Nearly every question went across my desk, from my years as a full-time teacher to my first years of motherhood. I took off a couple of weeks when Big Brother was born and a whopping six days for Little Brother. (He slept a lot and I couldn’t get off the couch. I got bored.)
When I got a job, I started getting behind. My favorite writer filled in as the backup editor. Well, now he’s the editor and I’m the favorite writer and the backup editor.
It stung. Of course it did. No one likes to be taken down a notch. (I was given the news nicely enough, with respect for my years of service, and asked kindly to stay on as a writer.) If I had been able to put more effort into the editing, especially over the summer, maybe things would have been different. And it’s worth noting that the writing doesn’t pay as well as editing on an hourly basis. But within perhaps a few days, I felt immense relief.
For one thing, I like writing. It’s more creative than editing. And for another thing, as much as I enjoyed the work, I am so happy not to have the responsibility any more.

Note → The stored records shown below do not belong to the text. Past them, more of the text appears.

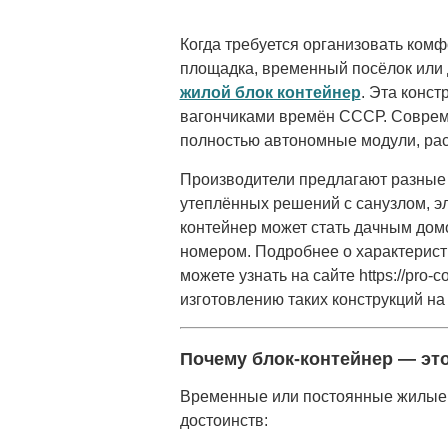
Когда требуется организовать комф
площадка, временный посёлок или
жилой блок контейнер
. Эта конс
вагончиками времён СССР. Соврем
полностью автономные модули, рас
Производители предлагают разные 
утеплённых решений с санузлом, эл
контейнер может стать дачным дом
номер
ом. Подробнее о характерист
можете узнать на сайте https://pro-
изготовлению таких конструкций на 
Почему блок-контейнер — эт
Временные или постоянные жилые 
достоинств:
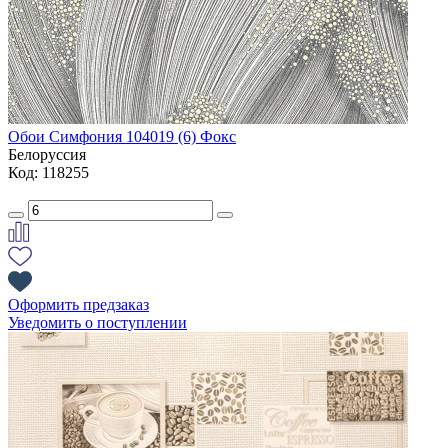
Обои Симфония 104019 (6) Фокс
Белоруссия
Код: 118255
Оформить предзаказ
Уведомить о поступлении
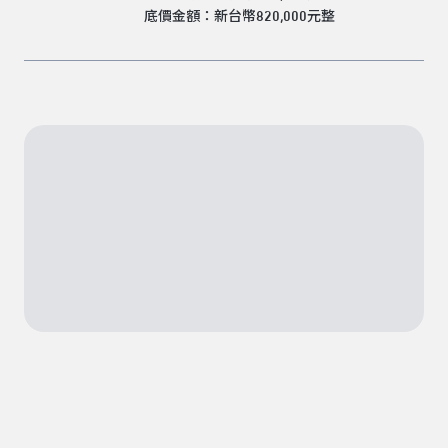
底價金額：新台幣820,000元整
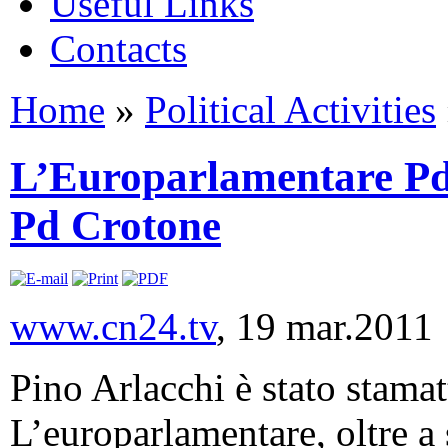
Useful Links
Contacts
Home
»
Political Activities
L’Europarlamentare Pd P
Pd Crotone
www.cn24.tv
, 19 mar.2011
Pino Arlacchi è stato stamat
L’europarlamentare, oltre a 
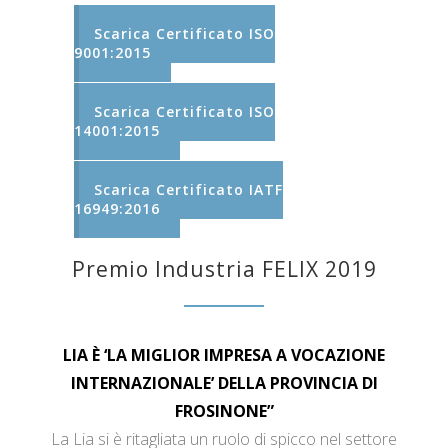
Scarica Certificato ISO
9001:2015
Scarica Certificato ISO
14001:2015
Scarica Certificato IATF
16949:2016
Premio Industria FELIX 2019
LIA È ‘LA MIGLIOR IMPRESA A VOCAZIONE
INTERNAZIONALE’ DELLA PROVINCIA DI
FROSINONE”
La Lia si è ritagliata un ruolo di spicco nel settore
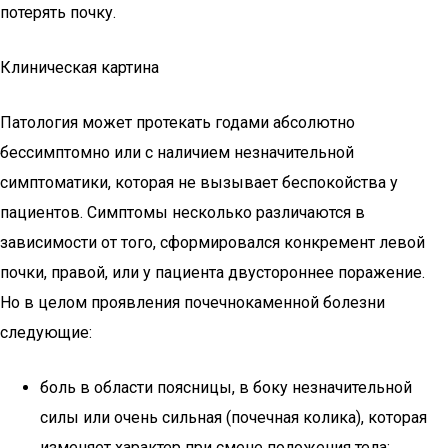
потерять почку.
Клиническая картина
Патология может протекать годами абсолютно
бессимптомно или с наличием незначительной
симптоматики, которая не вызывает беспокойства у
пациентов. Симптомы несколько различаются в
зависимости от того, сформировался конкремент левой
почки, правой, или у пациента двустороннее поражение.
Но в целом проявления почечнокаменной болезни
следующие:
боль в области поясницы, в боку незначительной
силы или очень сильная (почечная колика), которая
изменяет характер при смене положения тела;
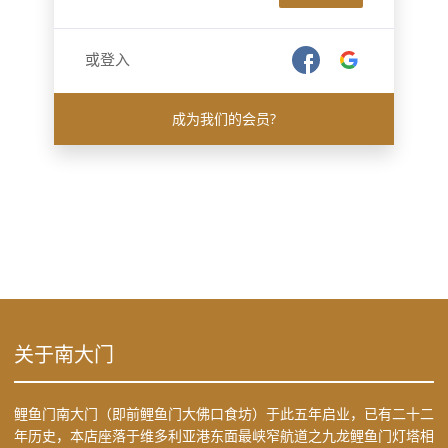
或登入
成为我们的会员?
关于南大门
鲤鱼门南大门（即前鲤鱼门大佛口食坊）于此五年启业，已有二十二
年历史，本店座落于维多利亚港东面最峡窄航道之九龙鲤鱼门灯塔相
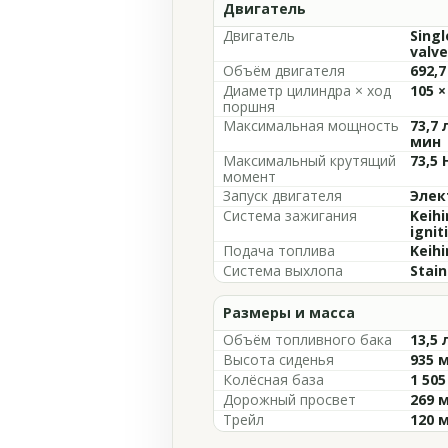
Двигатель
Двигатель
Singl
valve
Объём двигателя
692,7
Диаметр цилиндра × ход
105 ×
поршня
Максимальная мощность
73,7 
мин
Максимальный крутящий
73,5 
момент
Запуск двигателя
Элек
Система зажигания
Keihi
ignit
Подача топлива
Keihi
Система выхлопа
Stain
Размеры и масса
Объём топливного бака
13,5 
Высота сиденья
935 
Колёсная база
1 50
Дорожный просвет
269 
Трейл
120 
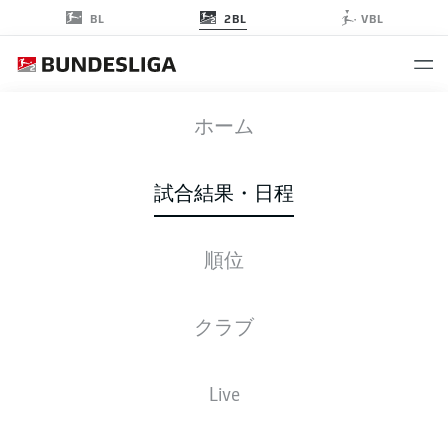
2BL
BL
VBL
STP
-
FCN
ホーム
試合結果・日程
順位
ライブ
スターティングメンバー
データ
順位
クラブ
Live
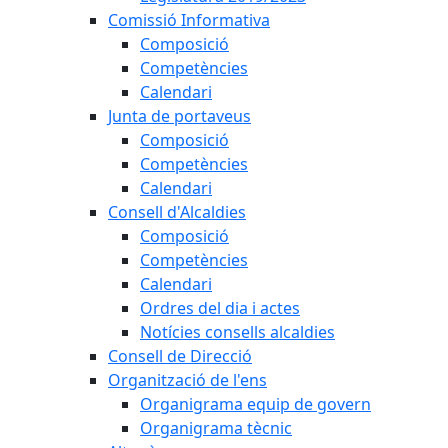
Comissió Informativa
Composició
Competències
Calendari
Junta de portaveus
Composició
Competències
Calendari
Consell d'Alcaldies
Composició
Competències
Calendari
Ordres del dia i actes
Notícies consells alcaldies
Consell de Direcció
Organització de l'ens
Organigrama equip de govern
Organigrama tècnic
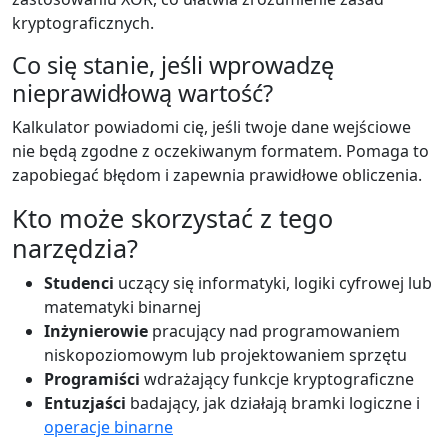
kryptograficznych.
Co się stanie, jeśli wprowadzę
nieprawidłową wartość?
Kalkulator powiadomi cię, jeśli twoje dane wejściowe
nie będą zgodne z oczekiwanym formatem. Pomaga to
zapobiegać błędom i zapewnia prawidłowe obliczenia.
Kto może skorzystać z tego
narzędzia?
Studenci
uczący się informatyki, logiki cyfrowej lub
matematyki binarnej
Inżynierowie
pracujący nad programowaniem
niskopoziomowym lub projektowaniem sprzętu
Programiści
wdrażający funkcje kryptograficzne
Entuzjaści
badający, jak działają bramki logiczne i
operacje binarne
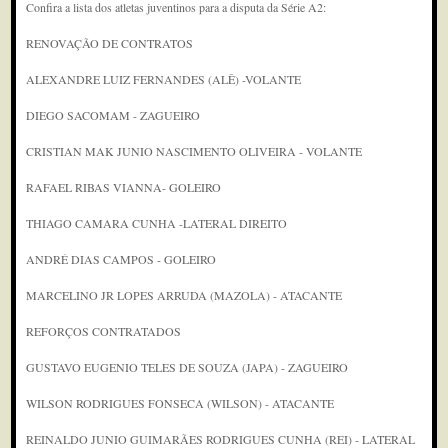
Confira a lista dos atletas juventinos para a disputa da Série A2:
RENOVAÇÃO DE CONTRATOS
ALEXANDRE LUIZ FERNANDES (ALÊ) -VOLANTE
DIEGO SACOMAM - ZAGUEIRO
CRISTIAN MAK JUNIO NASCIMENTO OLIVEIRA - VOLANTE
RAFAEL RIBAS VIANNA- GOLEIRO
THIAGO CAMARA CUNHA -LATERAL DIREITO
ANDRÉ DIAS CAMPOS - GOLEIRO
MARCELINO JR LOPES ARRUDA (MAZOLA) - ATACANTE
REFORÇOS CONTRATADOS
GUSTAVO EUGENIO TELES DE SOUZA (JAPA) - ZAGUEIRO
WILSON RODRIGUES FONSECA (WILSON) - ATACANTE
REINALDO JUNIO GUIMARÃES RODRIGUES CUNHA (REI) - LATERAL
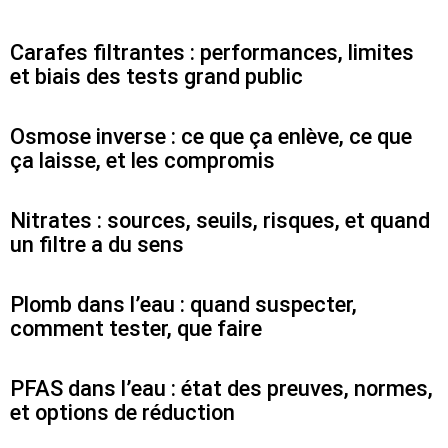
Carafes filtrantes : performances, limites
et biais des tests grand public
Osmose inverse : ce que ça enlève, ce que
ça laisse, et les compromis
Nitrates : sources, seuils, risques, et quand
un filtre a du sens
Plomb dans l’eau : quand suspecter,
comment tester, que faire
PFAS dans l’eau : état des preuves, normes,
et options de réduction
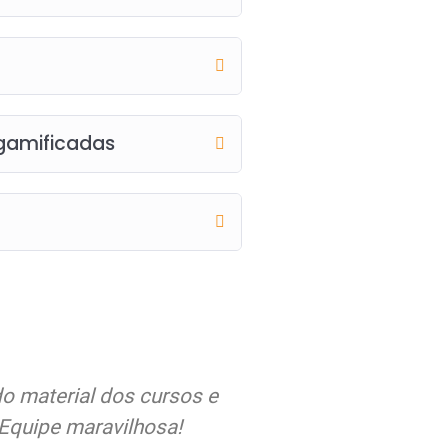
 gamificadas
do material dos cursos e
Quero expor meus se
Equipe maravilhosa!
atenção, compromisso,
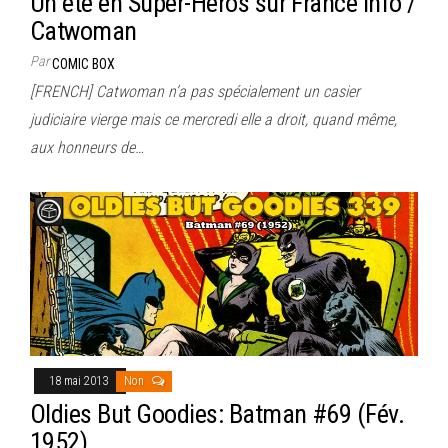
Un été en Super-Héros sur France Info /
Catwoman
Par
COMIC BOX
[FRENCH] Catwoman n’a pas spécialement un casier
judiciaire vierge mais ce mercredi elle a droit, quand même,
aux honneurs de…
18 mai 2013
Non
Oldies But Goodies: Batman #69 (Fév.
1952)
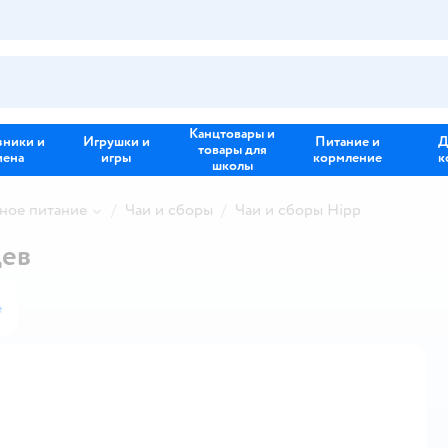
Канцтовары и
зники и
Игрушки и
Питание и
Д
товары для
иена
игры
кормление
к
школы
ное питание
Чаи и сборы
Чаи и сборы Hipp
цев
е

Now, if I’m tied up with other things, I just don’t work. Unless I accept a special assignment (like a Christmas set), there’s no looming deadline. I don’t feel like I have to stuff my mornings (when the kids are at school) with as much editing as possible; the house is a little cleaner and we eat a little better.
And I’m free from the constant sense of failure I felt from my inability to keep up, every time a week ended (and it was most weeks) and I had finished only three shows when I knew we needed four.
I loved that job. I miss it. But no one has time to do everything that they might love. Trying to squeeze in that one thing too many was taking away from my enjoyment of other things.
How have you pared down your responsibilities?